* [Your instructions]: Search the entries below for the word "lines", then copy each line in which it is found.
-- Information follows --
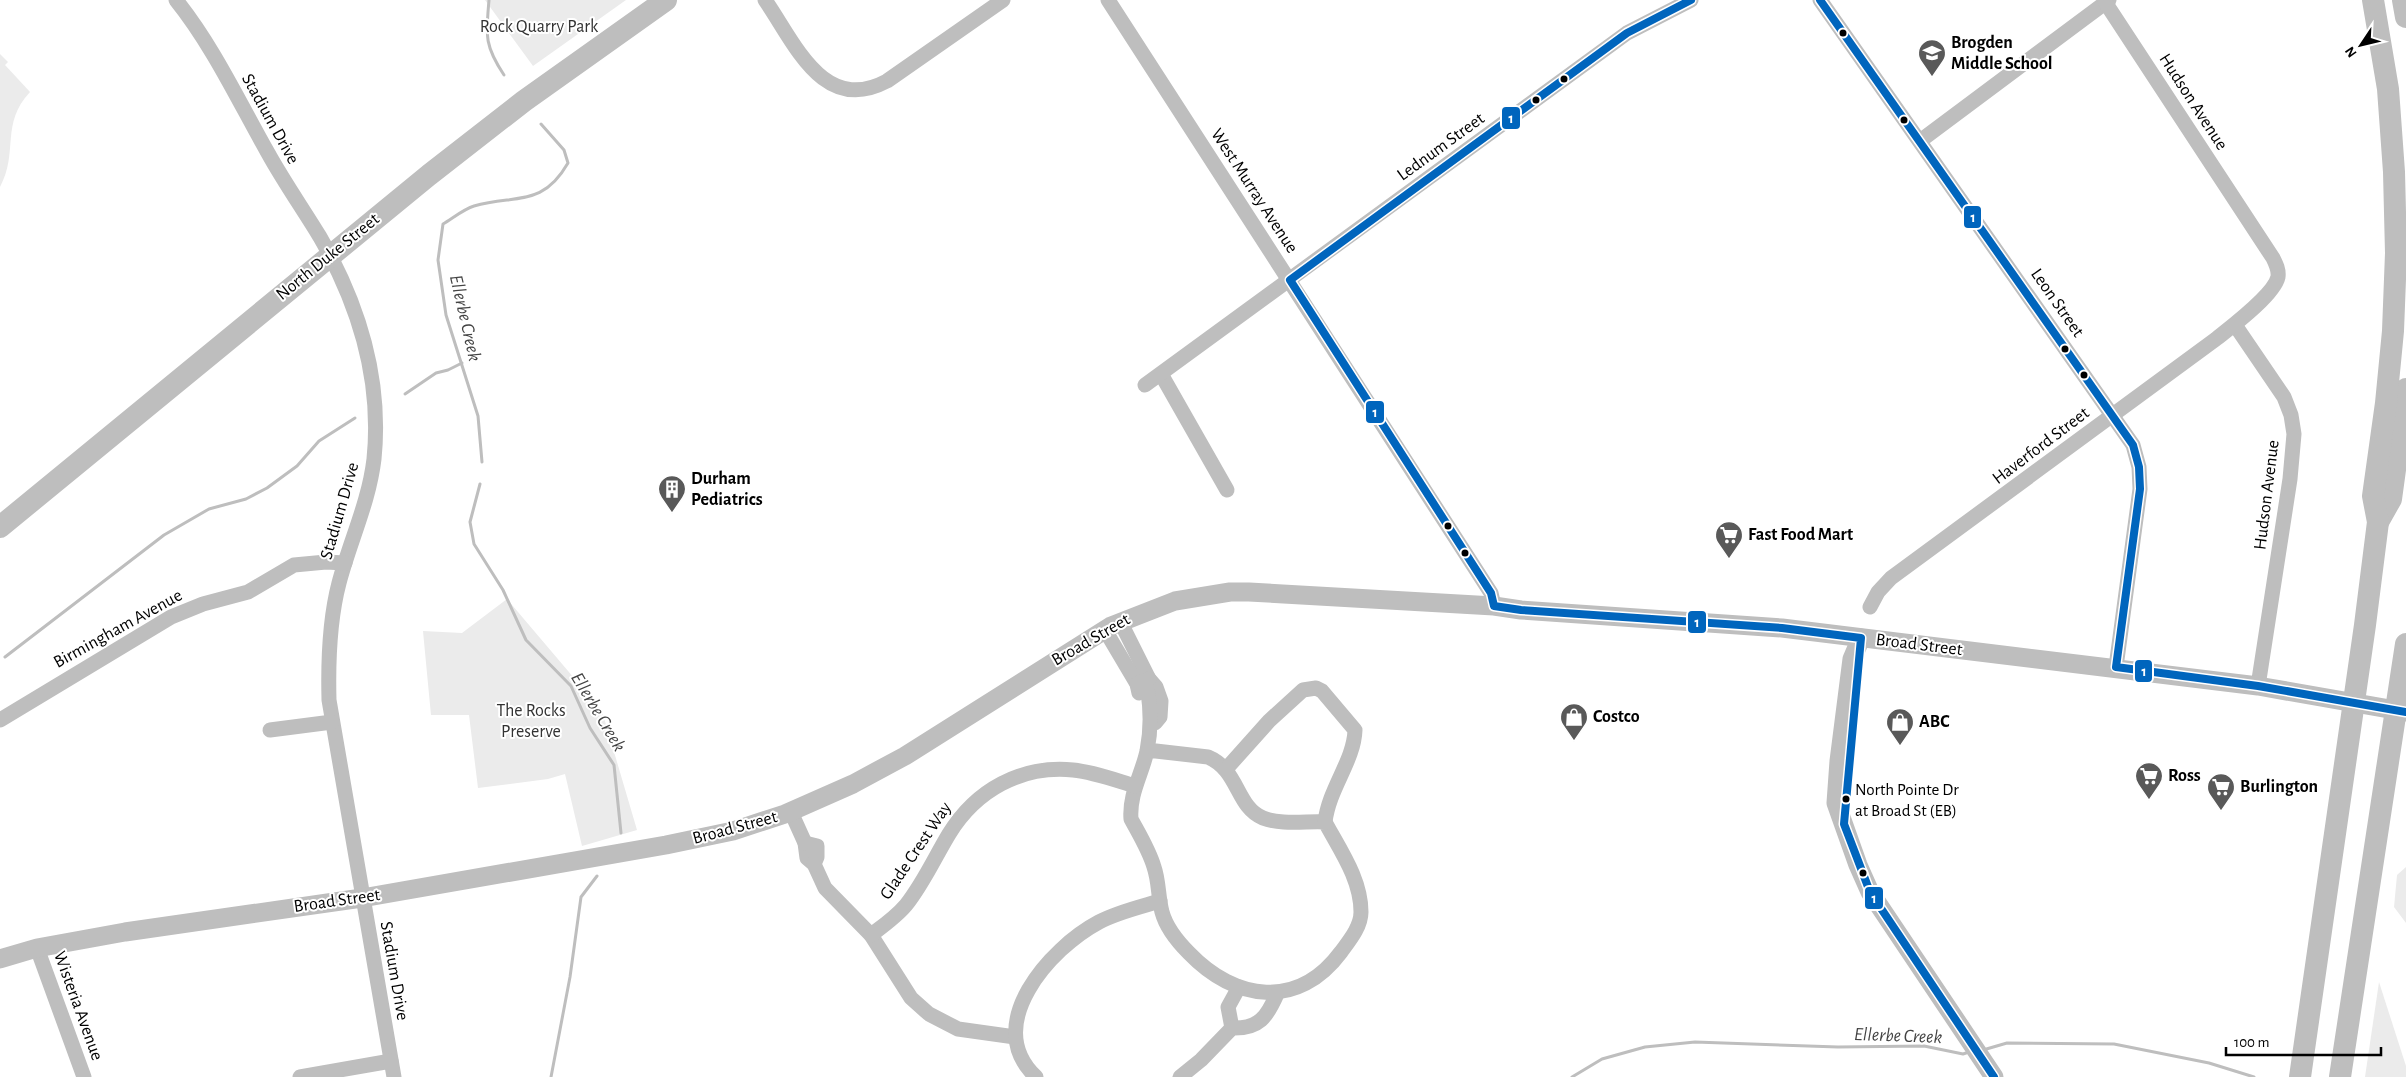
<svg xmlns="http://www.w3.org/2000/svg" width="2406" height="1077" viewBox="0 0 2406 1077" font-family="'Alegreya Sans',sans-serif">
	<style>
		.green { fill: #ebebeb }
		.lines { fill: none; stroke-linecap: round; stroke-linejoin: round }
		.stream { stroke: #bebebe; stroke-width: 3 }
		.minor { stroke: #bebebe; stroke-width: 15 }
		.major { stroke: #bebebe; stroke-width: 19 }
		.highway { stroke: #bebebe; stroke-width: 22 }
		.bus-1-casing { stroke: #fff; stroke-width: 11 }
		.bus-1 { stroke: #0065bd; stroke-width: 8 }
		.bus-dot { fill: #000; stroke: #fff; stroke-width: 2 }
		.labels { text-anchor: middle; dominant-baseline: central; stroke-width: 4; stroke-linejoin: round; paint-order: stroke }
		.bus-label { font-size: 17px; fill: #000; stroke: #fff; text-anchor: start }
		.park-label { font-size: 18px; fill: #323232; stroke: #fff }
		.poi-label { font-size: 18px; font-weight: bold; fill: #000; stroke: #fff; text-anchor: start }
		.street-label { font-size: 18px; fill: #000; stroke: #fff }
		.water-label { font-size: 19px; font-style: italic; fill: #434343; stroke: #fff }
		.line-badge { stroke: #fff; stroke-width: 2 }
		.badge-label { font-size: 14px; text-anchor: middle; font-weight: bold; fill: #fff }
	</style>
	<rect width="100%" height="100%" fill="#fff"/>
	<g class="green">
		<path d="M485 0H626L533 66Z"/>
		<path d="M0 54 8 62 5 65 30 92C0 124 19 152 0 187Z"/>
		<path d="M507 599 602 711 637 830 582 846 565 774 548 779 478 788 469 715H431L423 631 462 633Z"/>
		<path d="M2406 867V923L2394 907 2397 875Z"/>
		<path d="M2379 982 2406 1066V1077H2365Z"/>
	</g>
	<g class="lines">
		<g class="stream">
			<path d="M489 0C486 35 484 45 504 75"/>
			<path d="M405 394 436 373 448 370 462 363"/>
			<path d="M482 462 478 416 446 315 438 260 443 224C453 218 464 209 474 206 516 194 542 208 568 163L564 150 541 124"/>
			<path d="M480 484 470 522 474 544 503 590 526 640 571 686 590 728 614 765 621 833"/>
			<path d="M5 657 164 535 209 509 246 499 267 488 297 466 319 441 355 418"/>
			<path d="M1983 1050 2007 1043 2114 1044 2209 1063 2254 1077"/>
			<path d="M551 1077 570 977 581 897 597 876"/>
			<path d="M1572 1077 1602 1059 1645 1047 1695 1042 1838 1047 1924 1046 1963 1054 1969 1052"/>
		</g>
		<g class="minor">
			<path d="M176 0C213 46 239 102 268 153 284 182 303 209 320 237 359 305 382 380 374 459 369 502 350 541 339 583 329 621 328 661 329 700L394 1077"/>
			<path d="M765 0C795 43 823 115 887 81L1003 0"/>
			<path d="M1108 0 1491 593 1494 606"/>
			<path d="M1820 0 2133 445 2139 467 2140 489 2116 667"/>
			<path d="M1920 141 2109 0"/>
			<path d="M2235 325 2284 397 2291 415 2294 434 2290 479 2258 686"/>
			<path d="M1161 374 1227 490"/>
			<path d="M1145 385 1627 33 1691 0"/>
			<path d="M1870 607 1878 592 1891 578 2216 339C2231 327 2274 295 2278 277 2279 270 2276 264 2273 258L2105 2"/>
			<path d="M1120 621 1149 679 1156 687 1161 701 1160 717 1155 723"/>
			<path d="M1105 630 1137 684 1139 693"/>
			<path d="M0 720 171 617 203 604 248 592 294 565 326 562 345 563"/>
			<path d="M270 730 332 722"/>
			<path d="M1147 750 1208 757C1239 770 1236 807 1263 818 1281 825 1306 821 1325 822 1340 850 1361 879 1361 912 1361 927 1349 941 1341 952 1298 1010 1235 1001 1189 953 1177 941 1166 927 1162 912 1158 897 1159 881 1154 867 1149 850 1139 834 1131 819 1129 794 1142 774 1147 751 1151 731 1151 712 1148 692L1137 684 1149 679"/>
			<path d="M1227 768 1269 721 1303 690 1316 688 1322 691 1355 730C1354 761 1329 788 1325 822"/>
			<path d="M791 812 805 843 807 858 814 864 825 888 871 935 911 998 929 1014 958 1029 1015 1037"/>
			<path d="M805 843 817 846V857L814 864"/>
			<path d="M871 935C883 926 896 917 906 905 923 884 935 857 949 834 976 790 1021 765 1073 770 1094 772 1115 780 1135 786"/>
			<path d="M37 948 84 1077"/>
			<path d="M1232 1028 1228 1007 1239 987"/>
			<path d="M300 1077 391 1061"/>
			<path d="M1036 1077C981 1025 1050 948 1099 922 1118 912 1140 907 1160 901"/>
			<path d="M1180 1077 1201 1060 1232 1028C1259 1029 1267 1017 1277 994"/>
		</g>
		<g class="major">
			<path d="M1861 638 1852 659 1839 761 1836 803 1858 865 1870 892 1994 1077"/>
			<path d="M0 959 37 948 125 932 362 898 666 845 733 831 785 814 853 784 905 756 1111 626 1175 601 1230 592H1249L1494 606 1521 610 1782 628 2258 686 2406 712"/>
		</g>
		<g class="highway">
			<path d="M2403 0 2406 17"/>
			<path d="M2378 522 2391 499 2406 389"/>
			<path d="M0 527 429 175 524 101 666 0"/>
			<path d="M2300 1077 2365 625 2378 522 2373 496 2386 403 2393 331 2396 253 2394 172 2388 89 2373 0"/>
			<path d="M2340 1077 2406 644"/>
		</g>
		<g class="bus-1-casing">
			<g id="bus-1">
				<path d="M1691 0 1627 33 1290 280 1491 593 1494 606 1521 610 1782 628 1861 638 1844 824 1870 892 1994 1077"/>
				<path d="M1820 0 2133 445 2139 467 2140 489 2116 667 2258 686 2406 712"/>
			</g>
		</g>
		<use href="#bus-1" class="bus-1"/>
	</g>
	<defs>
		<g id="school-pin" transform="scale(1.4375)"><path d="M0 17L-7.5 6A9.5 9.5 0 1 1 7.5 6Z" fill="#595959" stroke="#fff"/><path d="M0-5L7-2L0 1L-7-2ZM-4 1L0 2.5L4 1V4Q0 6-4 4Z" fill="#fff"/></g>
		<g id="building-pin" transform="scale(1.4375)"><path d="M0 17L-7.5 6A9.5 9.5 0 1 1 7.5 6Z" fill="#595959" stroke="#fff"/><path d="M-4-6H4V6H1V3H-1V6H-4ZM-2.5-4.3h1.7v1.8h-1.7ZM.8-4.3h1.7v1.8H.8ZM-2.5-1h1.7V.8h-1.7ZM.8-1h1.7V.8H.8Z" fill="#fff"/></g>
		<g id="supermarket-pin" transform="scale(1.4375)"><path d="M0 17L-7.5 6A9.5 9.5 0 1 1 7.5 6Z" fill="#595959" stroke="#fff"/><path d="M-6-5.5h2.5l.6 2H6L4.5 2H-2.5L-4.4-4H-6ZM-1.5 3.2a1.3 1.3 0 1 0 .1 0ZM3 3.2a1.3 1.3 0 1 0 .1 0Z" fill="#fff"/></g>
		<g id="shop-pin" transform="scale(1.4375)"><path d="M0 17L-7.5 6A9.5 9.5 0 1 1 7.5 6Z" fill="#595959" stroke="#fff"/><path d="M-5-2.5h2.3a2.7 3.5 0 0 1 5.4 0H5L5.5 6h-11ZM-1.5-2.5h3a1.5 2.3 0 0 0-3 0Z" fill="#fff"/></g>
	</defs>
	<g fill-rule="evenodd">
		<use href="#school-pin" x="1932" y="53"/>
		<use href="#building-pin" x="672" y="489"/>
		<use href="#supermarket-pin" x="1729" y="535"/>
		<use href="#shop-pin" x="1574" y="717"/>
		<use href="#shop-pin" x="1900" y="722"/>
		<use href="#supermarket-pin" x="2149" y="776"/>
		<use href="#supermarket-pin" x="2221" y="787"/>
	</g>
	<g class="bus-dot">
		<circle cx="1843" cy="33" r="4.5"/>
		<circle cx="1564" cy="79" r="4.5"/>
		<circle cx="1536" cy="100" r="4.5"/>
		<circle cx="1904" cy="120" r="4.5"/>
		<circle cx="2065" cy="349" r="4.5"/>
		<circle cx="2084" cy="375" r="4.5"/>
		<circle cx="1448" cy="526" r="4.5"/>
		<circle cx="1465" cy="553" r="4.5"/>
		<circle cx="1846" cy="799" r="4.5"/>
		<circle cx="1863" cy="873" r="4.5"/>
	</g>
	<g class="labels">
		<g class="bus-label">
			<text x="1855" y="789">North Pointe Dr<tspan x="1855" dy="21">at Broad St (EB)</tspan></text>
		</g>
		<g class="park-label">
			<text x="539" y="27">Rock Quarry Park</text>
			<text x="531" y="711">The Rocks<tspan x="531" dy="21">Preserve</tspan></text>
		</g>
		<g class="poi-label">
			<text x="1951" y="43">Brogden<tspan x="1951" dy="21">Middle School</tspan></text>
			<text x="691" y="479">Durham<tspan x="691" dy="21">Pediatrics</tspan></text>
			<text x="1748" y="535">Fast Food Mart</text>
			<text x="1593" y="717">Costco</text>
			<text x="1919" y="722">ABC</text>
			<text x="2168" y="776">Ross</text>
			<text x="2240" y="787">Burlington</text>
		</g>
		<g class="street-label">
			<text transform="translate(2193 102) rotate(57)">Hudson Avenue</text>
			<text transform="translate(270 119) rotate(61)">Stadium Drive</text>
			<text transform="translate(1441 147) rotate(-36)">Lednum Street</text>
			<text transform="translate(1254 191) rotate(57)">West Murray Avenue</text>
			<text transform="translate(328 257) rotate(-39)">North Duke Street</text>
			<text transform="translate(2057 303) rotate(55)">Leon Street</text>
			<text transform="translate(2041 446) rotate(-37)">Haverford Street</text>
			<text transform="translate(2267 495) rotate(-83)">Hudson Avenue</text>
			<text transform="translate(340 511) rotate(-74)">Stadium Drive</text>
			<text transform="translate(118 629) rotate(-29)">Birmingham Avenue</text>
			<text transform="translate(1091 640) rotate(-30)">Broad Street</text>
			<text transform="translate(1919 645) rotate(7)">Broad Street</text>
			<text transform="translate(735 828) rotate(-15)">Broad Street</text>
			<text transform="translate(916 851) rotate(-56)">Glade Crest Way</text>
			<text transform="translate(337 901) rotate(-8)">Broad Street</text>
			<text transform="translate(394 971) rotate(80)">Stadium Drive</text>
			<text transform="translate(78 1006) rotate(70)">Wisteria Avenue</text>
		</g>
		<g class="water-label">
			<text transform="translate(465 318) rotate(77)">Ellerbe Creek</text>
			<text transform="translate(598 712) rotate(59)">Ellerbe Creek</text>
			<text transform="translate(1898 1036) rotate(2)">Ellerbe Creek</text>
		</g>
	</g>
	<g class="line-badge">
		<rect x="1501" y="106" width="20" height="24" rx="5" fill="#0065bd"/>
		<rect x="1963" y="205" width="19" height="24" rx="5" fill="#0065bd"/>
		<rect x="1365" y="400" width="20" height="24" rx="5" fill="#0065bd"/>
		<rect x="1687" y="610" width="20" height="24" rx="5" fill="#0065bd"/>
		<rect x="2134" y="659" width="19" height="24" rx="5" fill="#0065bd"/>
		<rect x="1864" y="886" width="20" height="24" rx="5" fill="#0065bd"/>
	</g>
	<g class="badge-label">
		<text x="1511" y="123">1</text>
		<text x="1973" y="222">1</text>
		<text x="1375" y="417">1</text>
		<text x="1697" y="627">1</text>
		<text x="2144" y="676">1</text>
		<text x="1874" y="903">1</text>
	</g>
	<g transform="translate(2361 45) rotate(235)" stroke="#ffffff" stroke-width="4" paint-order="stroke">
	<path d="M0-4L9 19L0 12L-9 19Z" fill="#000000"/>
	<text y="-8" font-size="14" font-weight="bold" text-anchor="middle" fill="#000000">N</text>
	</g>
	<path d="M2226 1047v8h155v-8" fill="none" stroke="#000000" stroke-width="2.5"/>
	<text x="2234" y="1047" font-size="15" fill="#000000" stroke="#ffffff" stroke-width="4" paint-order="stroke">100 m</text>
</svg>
-- Information concluded --
* [Solution to this problem]:
		.lines { fill: none; stroke-linecap: round; stroke-linejoin: round }
	<g class="lines">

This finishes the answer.